Blitz logo

Blitz Support :

From: Marc Vaillant (marc_at_[hidden])
Date: 2003-06-30 19:43:34


Hi,

I´ve recently started using blitz, which I really love. However, I'm
taking performance hits for the level of abstraction I would like (not
necessarily having anything to do with blitz). Below is an example of
two functions which perform the exact same computation -- the first
uses the beautiful tensor notation, and the second uses only loops.
Both implementations are too slow; on my Xeon the tensor routine takes
27 sec, and the loop routine 8 sec for numLmks=70 and dim=3. I
realize that they are naive implementations in terms of performance so
I'm not blaming blitz.
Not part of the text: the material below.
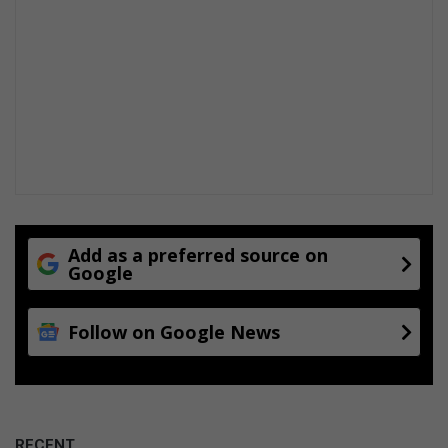
Add as a preferred source on
Google
Follow on Google News
RECENT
I'm just wondering if anyone has suggestions
for speed up without sacrificing clarity of the code. If I have to
pack everything into lower dimensional arrays and use blas products I
guess that's what I'll have to do...

Thanks,
Marc

typedef Array<double,1> array1D ;
typedef Array<double,2> array2D ;
typedef Array<double,3> array3D ;
typedef Array<double,4> array4D ;
typedef Array<double,5> array5D ;
typedef Array<double,6> array6D ;
typedef Array<double,7> array7D ;

void computeDadadt(
                array4D& dadadt,
                const array6D& ddSdxx,
                const array6D& ddSdyx,
                const array5D& dSdx,
                const array4D& dqda,
                const array4D& dada,
                const array4D& S,
                const array2D& q,
                const array2D& a)
{
  int numLmks=q.rows();
  int dim=q.columns();
  array7D temp7(numLmks,dim,numLmks,numLmks,dim,dim,dim);
  array6D temp6(numLmks,dim,numLmks,numLmks,dim,dim);
  array5D temp5(numLmks,dim,numLmks,numLmks,dim);
  using namespace blitz::tensor;
  
  //first 2 terms
  temp7=sum((ddSdxx(k,l,m,n,o,p)*dqda(i,j,k,m)+ddSdyx(k,l,m,n,o,p)*dqda(i,j,l,m))
                  *a(l,p)*a(k,o),p);
  //add in 3rd and 4th terms then do reduction
  temp6=sum(temp7(i,j,k,l,o,m,n)
          +dSdx(k,l,m,n,o)*(dada(i,j,l,o)*a(k,n)+a(l,o)*dada(i,j,k,n)),o);
  temp5=sum(temp6(i,j,k,l,m,n),n);
  dadadt=-sum(temp5(i,j,k,m,l),m);
}

void computeDadadt_loops(
                array4D& dadadt,
                const array6D& ddSdxx,
                const array6D& ddSdyx,
                const array5D& dSdx,
                const array4D& dqda,
                const array4D& dada,
                const array4D& S,
                const array2D& q,
                const array2D& a)
{
  int i,j,k,l,m,n,o,p;
  int numLmks=q.rows();
  int dim=q.columns();
  array7D temp7(numLmks,dim,numLmks,numLmks,dim,dim,dim);
  array6D temp6(numLmks,dim,numLmks,numLmks,dim,dim);
  array5D temp5(numLmks,dim,numLmks,numLmks,dim);

  temp7=0.;
  temp6=0.;
  temp5=0.;
  dadadt=0.;

  for(i=0;i<numLmks;i++)
    for(j=0;j<dim;j++)
      for(k=0;k<numLmks;k++)
        for(l=0;l<numLmks;l++)
        {
          for(m=0;m<dim;m++)
          {
            for(n=0;n<dim;n++)
              for(o=0;o<dim;o++)
              {
                for(p=0;p<dim;p++)
                  temp7(i,j,k,l,m,n,o)+=(ddSdxx(k,l,m,n,o,p)*dqda(i,j,k,m)+ddSdyx(k,l,m,n,o,p)*dqda(i,j,l,m))*a(l,p)*a(k,o);
                temp6(i,j,k,l,m,n)+=dSdx(k,l,m,n,o)*(dada(i,j,l,o)*a(k,n)+a(l,o)*dada(i,j,k,n));
              }
            for(n=0;n<dim;n++)
              for(o=0;o<dim;o++)
                temp6(i,j,k,l,n,o)+=temp7(i,j,k,l,m,n,o);
          }
          for(m=0;m<dim;m++)
          {
            for(n=0;n<dim;n++)
              temp5(i,j,k,l,m)+=temp6(i,j,k,l,m,n);
            dadadt(i,j,k,m)-=temp5(i,j,k,l,m);
          }
        }
}